FRENCH gendarmes looked on passively as another boatload of primarily young male migrants left for our shores at the weekend.
The number who have arrived here in small boats since January now stands at over 4,000.
And as the weather improves, it’s just going to get higher.
So, as our £475million deal with France to fund “beach patrols” runs out in a few days, the burning question is this: How will we notice the difference?
Sigh. Illegal immigration has been the nemesis of successive governments and, it seems that, despite Sir Keir Starmer’s electoral promises to “smash the gangs,” it will eventually be the nail in Labour’s coffin too.
Not least because, even as Home Secretary Shabana Mahmood tries to make it harder for migrants to settle here, she finds herself criticised from within her own party for being “un-British.” (copyright: Angela Rayner)
This is the soul-destroying doom loop we find ourselves in time after time.
Many British citizens/residents of all colours, cultures, and religions, who work hard and pay their taxes, have valid concerns that, when it comes to the governance of this country, they are bottom of the pile.
Just a lemon to be constantly squeezed.
So when a general election looms, they get rid of the party that didn’t fulfil its promises to tackle illegal migration and vote in the one that swears it will.
So when a general election looms, they get rid of the party that didn’t fulfill its promises to tackle illegal migration and vote in the one that swears it will.

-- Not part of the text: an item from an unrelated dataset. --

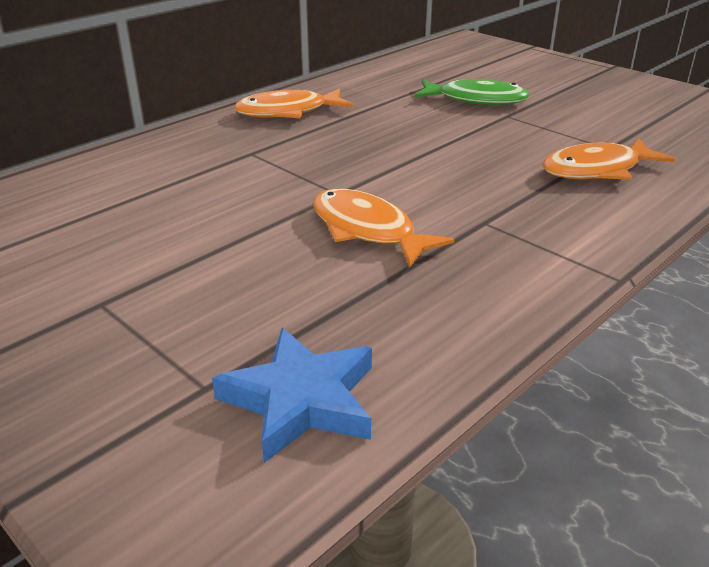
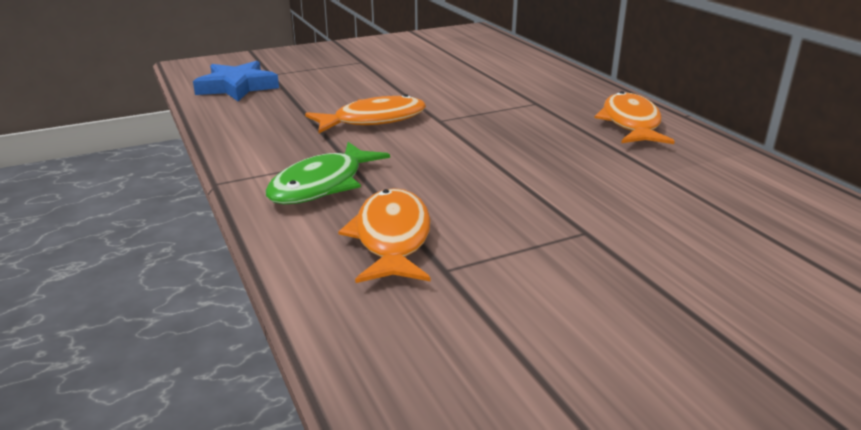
camera: 110 degrees right, 5 degrees down
green fish [415,79,530,105] -> green fish moved to [265,142,390,204]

And then, of course, it doesn’t.
Why? Well, resistance rooted in political game-playing rather than what is best for the future of this country is part of the problem.
So too is bureaucratic red tape, a legal industry that makes millions from enabling ludicrous claims, and the asylum system itself that needs a radical overhaul.
This week alone, we learned that one migrant who had been granted asylum here, after claiming he was gay, has a wife and child back in Cameroon.
While another — a paranoid schizophrenic from Nepal, who has committed multiple offences since arriving here in 2005 — has won the right to stay because he would be a “danger to society” if deported, because his parents, who live here too, wouldn’t be there to remind him to take his medication.
But if you think that Reform has the magic wand that will change all this overnight, think again.
Since Tony Blair’s New Labour policy of supposedly “managing migration for economic gain,” and the involvement of the coalition government under Tory David Cameron in removing dictator Muammar Gaddafi and his hold on Libyan borders, the floodgates have opened.
And closing them, or at the very least stemming the flow, is proving to be nigh on impossible whatever any political party tells you.
Since 2018, around 190,000 people have arrived here illegally on small boats.
So perhaps it’s just as well that Labour has announced a house-building bonanza and the creation of seven new towns.
But sadly, our country’s creaking infrastructure doesn’t appear to be expanding or improving accordingly and the looming energy and debt crisis suggests it likely never will.
It’s enough to make you board a small boat to Finland — just named the world’s “happiest” country for the third year in a row.
But as they have now tightened their immigration laws, they probably won’t have us.